When I was a child, a member of my family abused me. Instead of taking responsibility for his actions & being held accountable, he made the decision to end his life the night before his court date, leaving me without closure and justice. I was just a kid when this happened and felt so scared to tell anyone, so I kept it buried deep down for the longest time. I later found out he was partially responsible for another family members death.
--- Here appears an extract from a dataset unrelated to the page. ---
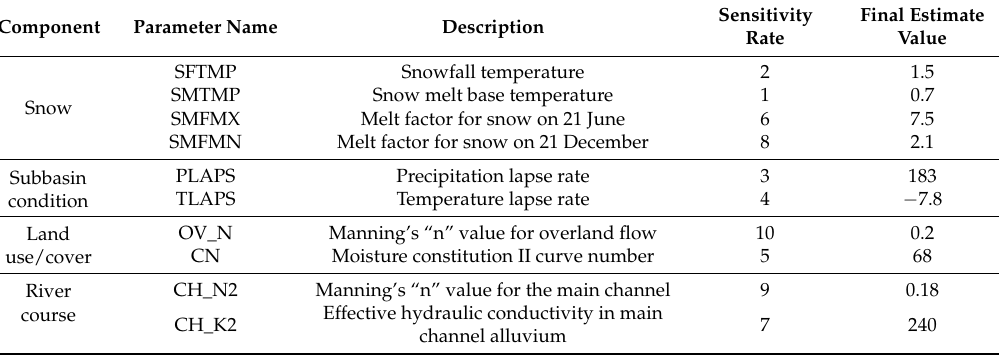
Table 2. Sensitivity rate and final calibration values of the top ten selected SWAT model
For many years, I struggled with depression. Then when I was 24, my dad passed away. He was my best friend.  After losing my dad, it all became too much, which made things a lot worse for me. I was filled with so much hate. The abuse, hurt, loss and so many grudges made the depression I struggled with become unbearable. I felt hopeless, and came to the place where I thought I only had one way out… so one lonely night, I took my last drink and I tried to end my life. Fortunately, I was unsuccessful in doing so.

I was admitted into a psychiatric hospital for help to treat the depression and alcohol abuse.  I spent night after night in a dark room with no TV, no clocks, nothing… I found myself alone, lying in bed in tears talking to God. I couldn’t understand why I was still here.  Why am I still alive?  When I thought all was lost, God came into my life and picked me up. The following Sunday at church, I went up to the pastor and re-dedicated my life to Christ. I handed God everything - the hurt, loss, all the grudges, I forgave those who had wounded me and by giving it all to God, he gave me peace & a freedom that I had never experienced before.

Words cannot express what God has done in my life. Since then, my relationships with my mom and brother have grown so much stronger. He has brought us closer together than I had ever imagined we could be.  My brother and I have obediently followed the Lord’s direction for our lives by becoming involved in AA. I have learned many new things through the program and about having a relationship with God.  

The Lord and Crossroads have taught me a new way to live and a new way to love. I found that through God’s love and faithfully trusting in Him, I am made new and I am made whole.  For that, I am thankful and blessed.